Funkelndes Licht und gebündelte Lichtstrahlen - sie haben Menschen immer schon auf das Göttliche verwiesen: Gebildete Menschen gleichermaßen wie einfältige staunen davor. Im Griechischen heißt Herrlichkeit DOXA und meint eine Flut von Licht.
Jesus ging dem Tod heldenhaft aufrecht entgegen in der Gewissheit, dass ihm der VATER hinterher die letzte Vollmacht erteilen würde, ihn zur höchsten Autorität erheben würde. Der VATER hat den Gesalbten im Tod gerade nicht fallen gelassen, sondern genau das Gegenteil: Er hat ihm leuchtenden Ruhm und herrlichen Glanz gegeben, einen Glanz, den die Menschheit anerkennen wird, sie kann ihn nicht übersehen. Das war das CREDO der frühen Christen. Erst recht das CREDO des Johannes-Evangeliums, deshalb verwendet es nicht das Wort „Sterben“ bei Jesus, sondern „Verherrlichung“
Das hat zur Folge, dass der Christus seiner Anhänger-Schar eine Lebenssicherheit vermitteln kann. Die Leute seiner Gefolgschaft werden ein Leben führen, das durch nichts erschüttert werden kann. Letztlich kann ihnen auch der Tod nichts anhaben. Das ist mit „ewigen Leben“ gemeint. Denn du hast ihm Macht über alle Menschen gegeben, damit er allen, die du ihm gegeben hast, ewiges Leben schenkt Sie werden in Laufe ihrer Lebensreifung immer deutlicher zur Erkenntnis kommen, wie nichtig das viele Zeug ist, was die Menschen in der Welt vergöttern. Diese lassen sich von kurzlebigem Glanz in Bann ziehen. Die aber, die zu Christus gefunden haben, werden erkennen, was in Wahrheit „Gott“ ausmacht. Der Christus hat in seinem ganzen Tun und Reden Gott dargestellt – glanzvoll dargestellt. Er, ja genau er, der Christus, war es, er hat das Wirken Gottes auf der Erde zu einem Höhepunkt geführt. So war es ja auch der Plan, der in der Welt enthalten war, ja, der ihr zugrunde liegt. Im Anfang war das Wort, das Leitwort. (Joh 1,1)

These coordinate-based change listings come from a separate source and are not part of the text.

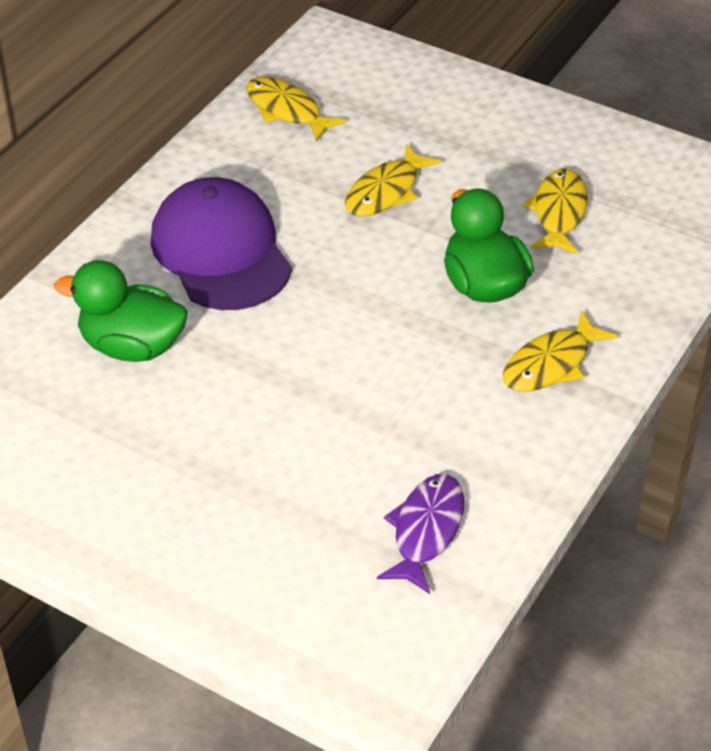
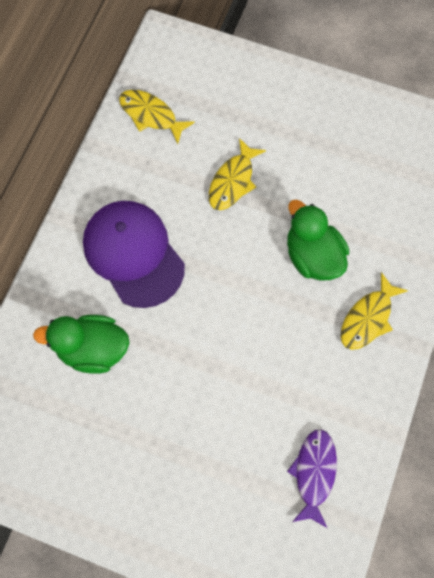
camera: 10 degrees left, 25 degrees up
yellow fish [523,169,588,255] -> none

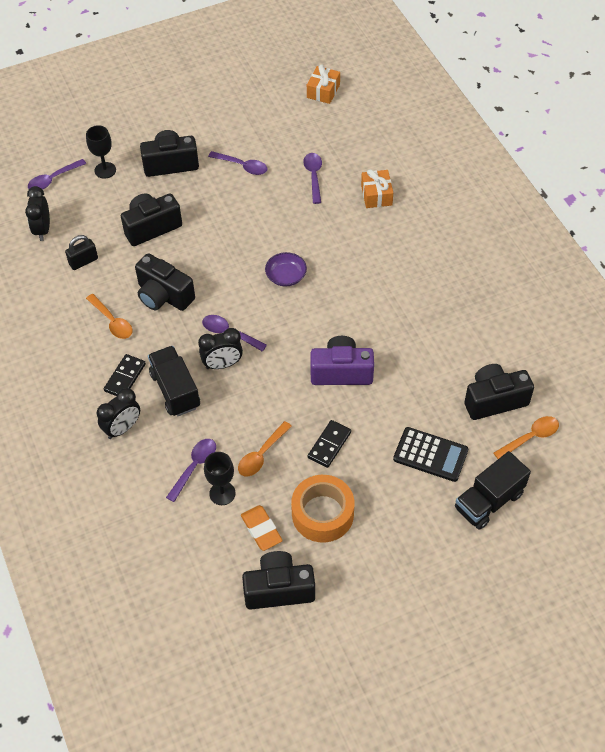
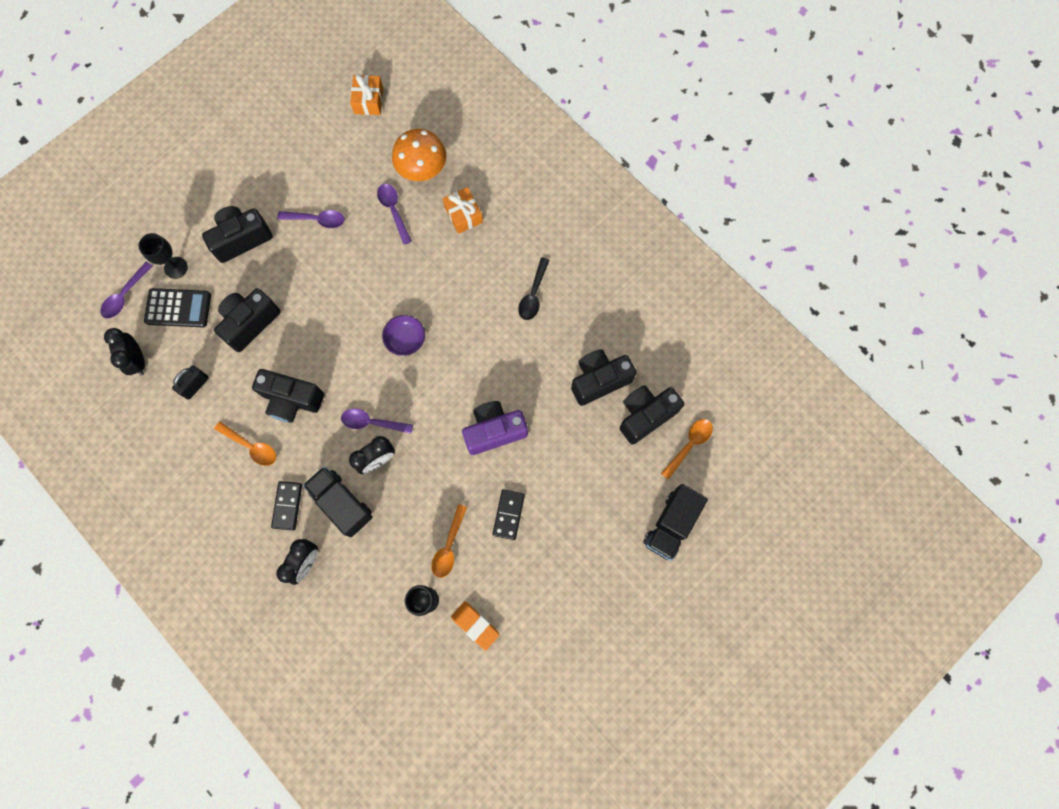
camera: 20 degrees left, 20 degrees up
purple spoon [166,439,216,502] -> none
black camera [242,551,315,610] -> black camera moved to [571,349,637,406]
orange tape [291,475,354,542] -> none
black calculator [393,427,468,482] -> black calculator moved to [144,288,211,327]
none -> orange mushroom [392,129,446,181]
none -> black spoon [518,257,549,320]

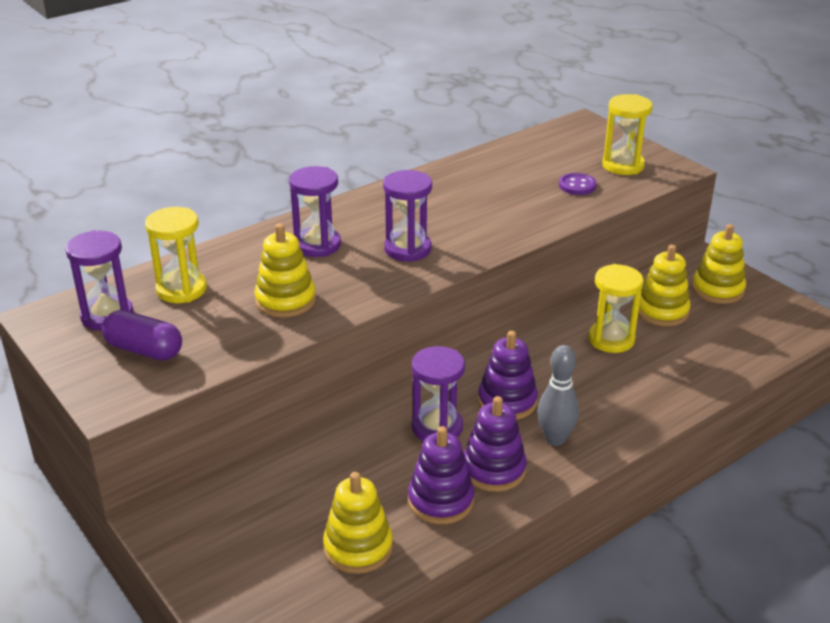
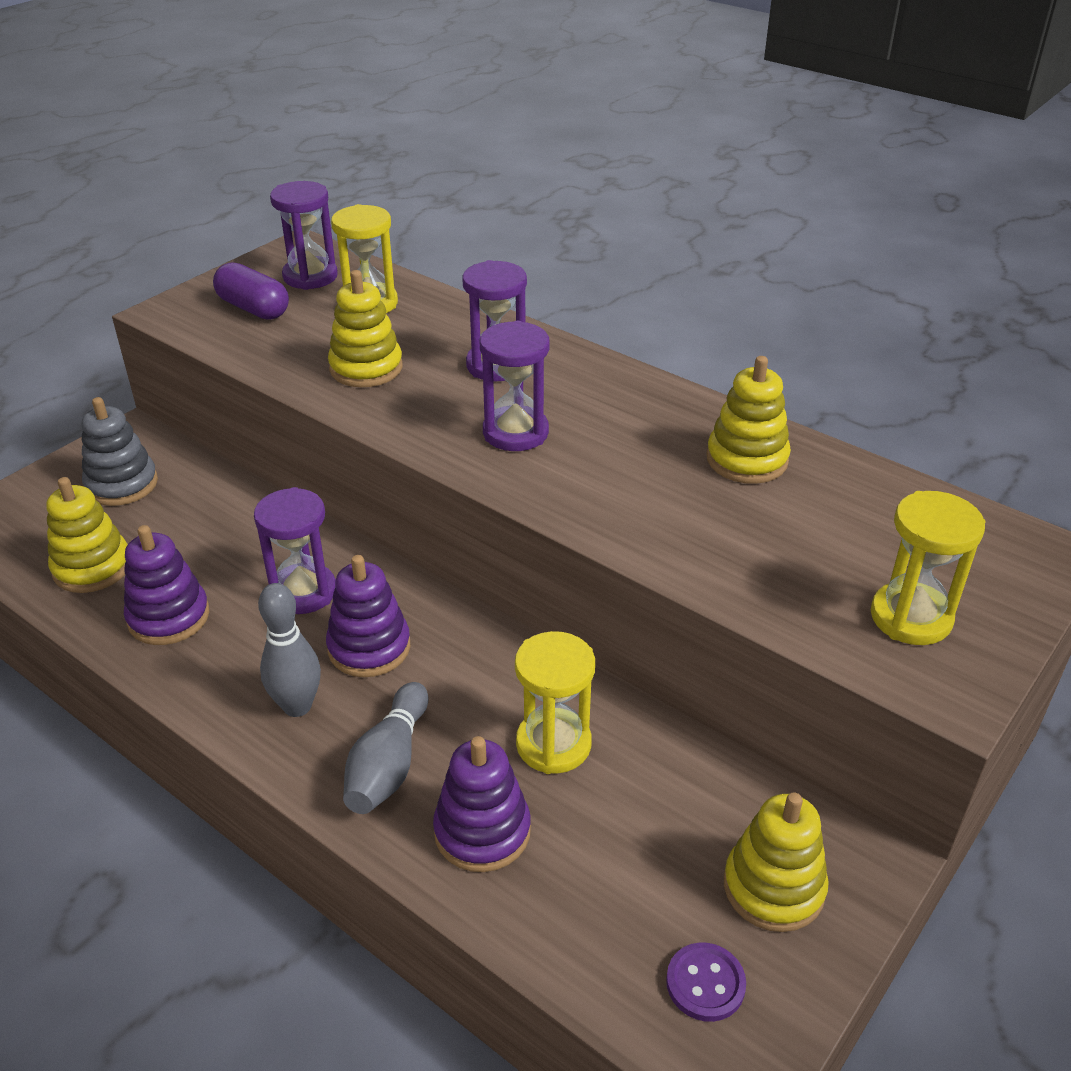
camera: 75 degrees right, 5 degrees up
purple capsule [102,310,182,361] -> purple capsule turned 60 degrees counterclockwise [213,262,289,320]
purple stacking toy [464,396,527,492] -> purple stacking toy moved to [433,736,531,872]
purple button [559,173,597,195] -> purple button moved to [666,942,746,1022]
yellow stacking toy [638,244,691,326] -> yellow stacking toy moved to [706,356,791,484]
none -> grey stacking toy [81,397,158,506]
none -> grey bowling pin [343,682,428,814]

Ich habe dich auf der Erde verherrlicht und das Werk zu Ende geführt. Die Menschen hatten gewisse Glaubensvorstellungen, ihr Gottesbild war geprägt von verschiedenen Vorgaben und Überlieferungen. Es waren teils gute und teils unfähige religiöse Lehrer, die das Gottesbild der Menschen geprägt haben. Die einen sind aufgewachsen in einer schönen Kindheit, die anderen in einer leidvollen. Das alles prägte ihr Gottesbild. Christus hat gezeigt, wodurch sich Gott tatsächlich auszeichnet, was in Wahrheit seinen Namen ausmacht. Christus hat den Namen offengelegt und bekannt gemacht. Nicht alle Menschen haben sich auf dieses neue Gottesbild eingelassen, nicht alle wollten diesen Namen annehmen und ihn sich zu Eigen machen. Nur „seine Schar“ hat den Namen angenommen. Ich habe deinen Namen den Menschen offenbart, die du mir aus der Welt gegeben hast
Die Gemeinden der 90er Jahre, die der Evangelist vor Augen hat, waren einem scharfen Gegenwind ausgesetzt. Er kam aus politischer und allgemein-gesellschaftlicher Richtung. Dazu gab es auch noch Zerreißproben von innen her. Am heftigsten aber kamen die Angriffe aus der Richtung der traditionellen Religion. Das etablierte Judentum war in den 80er Jahren offiziell dazu übergegangen, alle auszuschließen, die sich zu dem Messias Jesus bekannten. Diese jedoch waren immer fester davon überzeugt, dass Jesus der von Gott Gesandte war.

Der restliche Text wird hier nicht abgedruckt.